## Your task
Copy each line that contains the string "measurements", taking them from the material.

== Records for this exercise ==

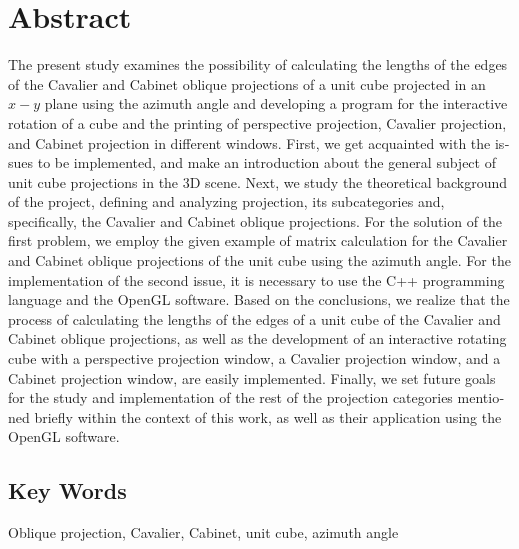 \newpage

\chapter*{\textlatin{Abstract}}

\textlatin{The present study examines the possibility of calculating the lengths of the edges of the Cavalier and Cabinet oblique projections of a unit cube projected in an $x-y$ plane using the azimuth angle and developing a program for the interactive rotation of a cube and the printing of perspective projection, Cavalier projection, and Cabinet projection in different windows. First, we get acquainted with the issues to be implemented, and make an introduction about the general subject of unit cube projections in the 3D scene. Next, we study the theoretical background of the project, defining and analyzing projection, its subcategories and, specifically, the Cavalier and Cabinet oblique projections. For the solution of the first problem, we employ the given example of matrix calculation for the Cavalier and Cabinet oblique projections of the unit cube using the azimuth angle. For the implementation of the second issue, it is necessary to use the C++ programming language and the OpenGL software. Based on the conclusions, we realize that the process of calculating the lengths of the edges of a unit cube of the Cavalier and Cabinet oblique projections, as well as the development of an interactive rotating cube with a perspective projection window, a Cavalier projection window, and a Cabinet projection window, are easily implemented. Finally, we set future goals for the study and implementation of the rest of the projection categories mentioned briefly within the context of this work, as well as their application using the OpenGL software.}

\vspace{1.5em}

\section*{\textlatin{Key Words}}
\textlatin{Oblique projection, Cavalier, Cabinet, unit cube, azimuth angle}
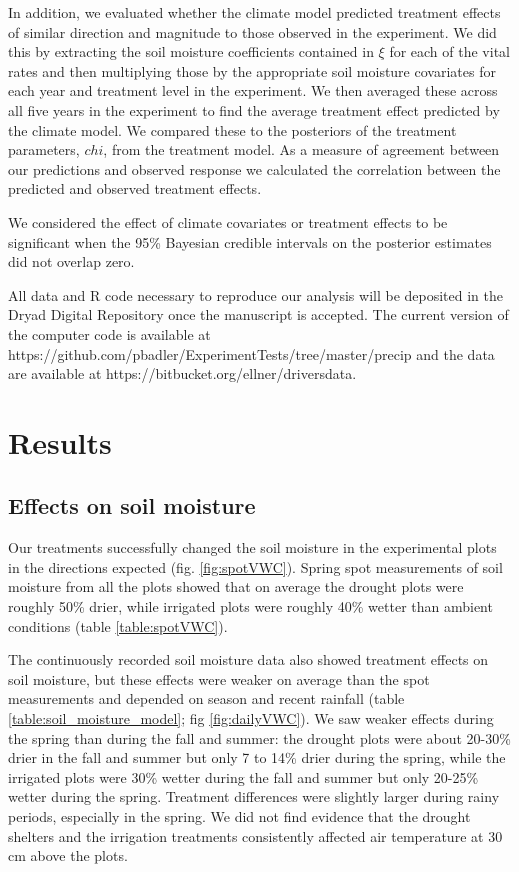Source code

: \documentclass[11pt]{article}
\begin{document}
\begin{doublespacing}
In addition, we evaluated whether the climate model predicted treatment effects of similar direction and magnitude to those observed in the experiment.  We did this by extracting the soil moisture coefficients contained in $\xi$ for each of the vital rates and then multiplying those by the appropriate soil moisture covariates for each year and treatment level in the experiment.  We then averaged these across all five years in the experiment to find the average treatment effect predicted by the climate model.  We compared these to the posteriors of the treatment parameters, $chi$, from the treatment model.  As a measure of agreement between our predictions and observed response we calculated the correlation between the predicted and observed treatment effects. 

We considered the effect of climate covariates or treatment effects to be significant when the 95\% Bayesian credible intervals on the posterior estimates did not overlap zero.  

All data and R code necessary to reproduce our analysis will be deposited in the Dryad Digital Repository once the manuscript is accepted. The current version of the computer code is available at https://github.com/pbadler/ExperimentTests/tree/master/precip and the data are available at https://bitbucket.org/ellner/driversdata. 

\section*{Results}

\subsection*{Effects on soil moisture}

Our treatments successfully changed the soil moisture in the experimental plots in the directions expected (fig. \ref{fig:spotVWC}). Spring spot measurements of soil moisture from all the plots showed that on average the drought plots were roughly 50\% drier, while irrigated plots were roughly 40\% wetter than ambient conditions (table \ref{table:spotVWC}).
  
The continuously recorded soil moisture data also showed treatment effects on soil moisture, but these effects were weaker on average than the spot measurements and depended on season and recent rainfall (table \ref{table:soil_moisture_model}; fig \ref{fig:dailyVWC}). We saw weaker effects during the spring than during the fall and summer: the drought plots were about 20-30\% drier in the fall and summer but only 7 to 14\% drier during the spring, while the irrigated plots were 30\% wetter during the fall and summer but only 20-25\% wetter during the spring.  Treatment differences were slightly larger during rainy periods, especially in the spring. We did not find evidence that the drought shelters and the irrigation treatments consistently affected air temperature at 30 cm above the plots.  


\end{doublespacing}
\end{document}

===

## Written response
Our treatments successfully changed the soil moisture in the experimental plots in the directions expected (fig. \ref{fig:spotVWC}). Spring spot measurements of soil moisture from all the plots showed that on average the drought plots were roughly 50\% drier, while irrigated plots were roughly 40\% wetter than ambient conditions (table \ref{table:spotVWC}).
The continuously recorded soil moisture data also showed treatment effects on soil moisture, but these effects were weaker on average than the spot measurements and depended on season and recent rainfall (table \ref{table:soil_moisture_model}; fig \ref{fig:dailyVWC}). We saw weaker effects during the spring than during the fall and summer: the drought plots were about 20-30\% drier in the fall and summer but only 7 to 14\% drier during the spring, while the irrigated plots were 30\% wetter during the fall and summer but only 20-25\% wetter during the spring.  Treatment differences were slightly larger during rainy periods, especially in the spring. We did not find evidence that the drought shelters and the irrigation treatments consistently affected air temperature at 30 cm above the plots.  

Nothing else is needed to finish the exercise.